TASK DETAILS
An exact reproduction of the lines below, from the first through the one with "lajang itu selanjutnya dibawa ke Kantor Desa", is the whole answer; pictures have no place in it.

= = =

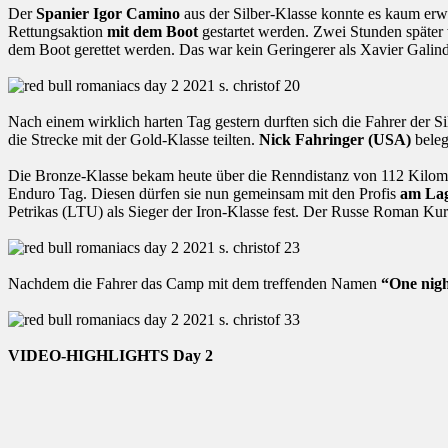
Der
Spanier Igor Camino
aus der Silber-Klasse konnte es kaum erw
Rettungsaktion
mit dem Boot
gestartet werden. Zwei Stunden später 
dem Boot gerettet werden. Das war kein Geringerer als Xavier Gali
Nach einem wirklich harten Tag gestern durften sich die Fahrer der Si
die Strecke mit der Gold-Klasse teilten.
Nick Fahringer (USA)
beleg
Die Bronze-Klasse bekam heute über die Renndistanz von 112 Kilomete
Enduro Tag. Diesen dürfen sie nun gemeinsam mit den Profis
am Lag
Petrikas (LTU) als Sieger der Iron-Klasse fest. Der Russe Roman Kur
Nachdem die Fahrer das Camp mit dem treffenden Namen
“One nigh
VIDEO-HIGHLIGHTS Day 2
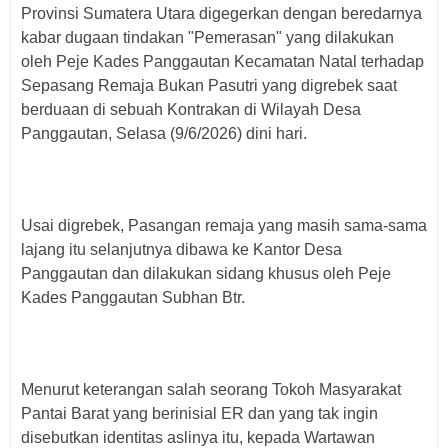
Provinsi Sumatera Utara digegerkan dengan beredarnya
kabar dugaan tindakan "Pemerasan" yang dilakukan
oleh Peje Kades Panggautan Kecamatan Natal terhadap
Sepasang Remaja Bukan Pasutri yang digrebek saat
berduaan di sebuah Kontrakan di Wilayah Desa
Panggautan, Selasa (9/6/2026) dini hari.
Usai digrebek, Pasangan remaja yang masih sama-sama
lajang itu selanjutnya dibawa ke Kantor Desa
Panggautan dan dilakukan sidang khusus oleh Peje
Kades Panggautan Subhan Btr.
Menurut keterangan salah seorang Tokoh Masyarakat
Pantai Barat yang berinisial ER dan yang tak ingin
disebutkan identitas aslinya itu, kepada Wartawan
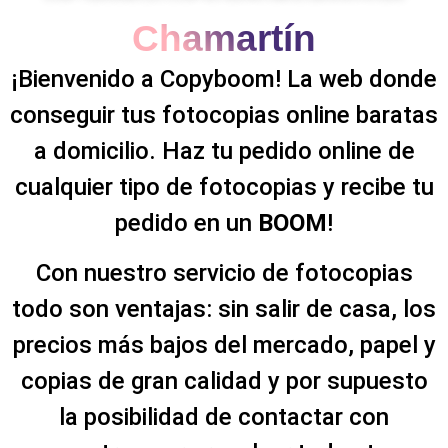
Chamartín
¡Bienvenido a Copyboom! La web donde
conseguir tus fotocopias online baratas
a domicilio. Haz tu pedido online de
cualquier tipo de fotocopias y recibe tu
pedido en un
BOOM
!
Con nuestro servicio de fotocopias
todo son ventajas: sin salir de casa, los
precios más bajos del mercado, papel y
copias de gran calidad y por supuesto
la posibilidad de contactar con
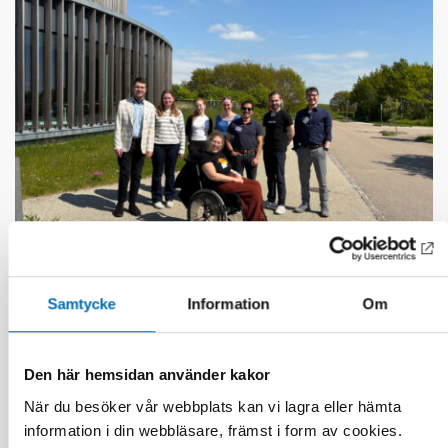
FUNKTIONSHINDER
Samtycke
Information
Om
28 maj 2026
Unga med funktionsnedsättning efterlyser
tydligare information om fri rörlighet
Den här hemsidan använder kakor
När du besöker vår webbplats kan vi lagra eller hämta
information i din webbläsare, främst i form av cookies.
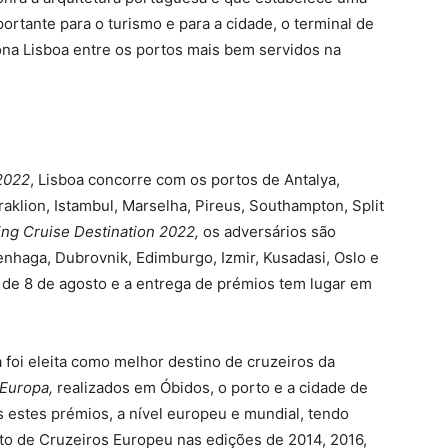
portante para o turismo e para a cidade, o terminal de
ona Lisboa entre os portos mais bem servidos na
 2022
, Lisboa concorre com os portos de Antalya,
klion, Istambul, Marselha, Pireus, Southampton, Split
ing Cruise Destination 2022,
os adversários são
haga, Dubrovnik, Edimburgo, Izmir, Kusadasi, Oslo e
 de 8 de agosto e a entrega de prémios tem lugar em
foi eleita como melhor destino de cruzeiros da
 Europa,
realizados em Óbidos, o porto e a cidade de
estes prémios, a nível europeu e mundial, tendo
o de Cruzeiros Europeu nas edições de 2014, 2016,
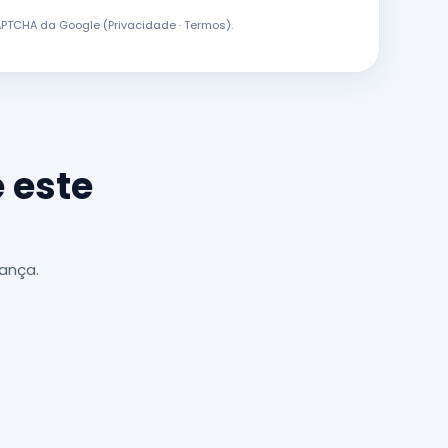
CAPTCHA da Google (
Privacidade
·
Termos
).
 este
ança.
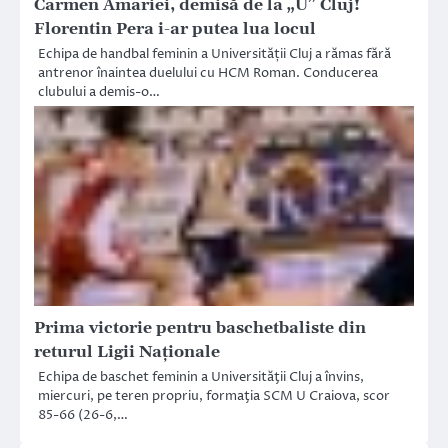
Carmen Amariei, demisă de la „U” Cluj!
Florentin Pera i-ar putea lua locul
Echipa de handbal feminin a Universității Cluj a rămas fără
antrenor înaintea duelului cu HCM Roman. Conducerea
clubului a demis-o…
Prima victorie pentru baschetbaliste din
returul Ligii Naţionale
Echipa de baschet feminin a Universităţii Cluj a învins,
miercuri, pe teren propriu, formaţia SCM U Craiova, scor
85-66 (26-6,…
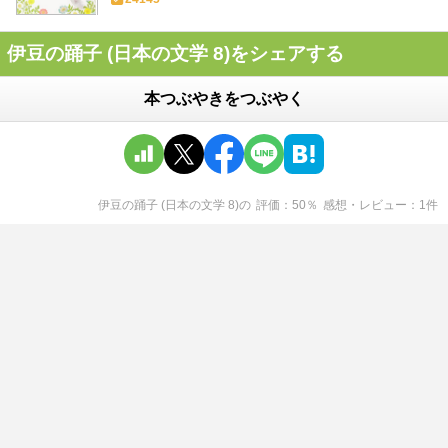
伊豆の踊子 (日本の文学 8)をシェアする
本つぶやきをつぶやく
伊豆の踊子 (日本の文学 8)
の
評価
50
％
感想・レビュー
1
件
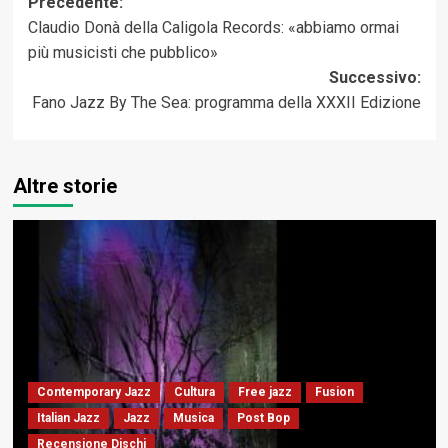
Navigazione
Precedente:
Claudio Donà della Caligola Records: «abbiamo ormai
articolo
più musicisti che pubblico»
Successivo:
Fano Jazz By The Sea: programma della XXXII Edizione
Altre storie
Contemporary Jazz
Cultura
Free jazz
Fusion
Italian Jazz
Jazz
Musica
Post Bop
Recensione Dischi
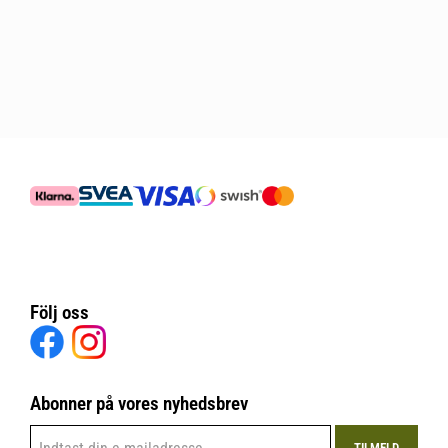
Följ oss
Abonner på vores nyhedsbrev
TILMELD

= = =

ANSWER TO THIS PROBLEM
Der
Spanier Igor Camino
aus der Silber-Klasse konnte es kaum erw
Rettungsaktion
mit dem Boot
gestartet werden. Zwei Stunden später 
dem Boot gerettet werden. Das war kein Geringerer als Xavier Gali
Nach einem wirklich harten Tag gestern durften sich die Fahrer der Si
die Strecke mit der Gold-Klasse teilten.
Nick Fahringer (USA)
beleg
Die Bronze-Klasse bekam heute über die Renndistanz von 112 Kilomete
Enduro Tag. Diesen dürfen sie nun gemeinsam mit den Profis
am Lag
Petrikas (LTU) als Sieger der Iron-Klasse fest. Der Russe Roman Kur
Nachdem die Fahrer das Camp mit dem treffenden Namen
“One nigh
VIDEO-HIGHLIGHTS Day 2
Provinsi Sumatera Utara digegerkan dengan beredarnya
kabar dugaan tindakan "Pemerasan" yang dilakukan
oleh Peje Kades Panggautan Kecamatan Natal terhadap
Sepasang Remaja Bukan Pasutri yang digrebek saat
berduaan di sebuah Kontrakan di Wilayah Desa
Panggautan, Selasa (9/6/2026) dini hari.
Usai digrebek, Pasangan remaja yang masih sama-sama
lajang itu selanjutnya dibawa ke Kantor Desa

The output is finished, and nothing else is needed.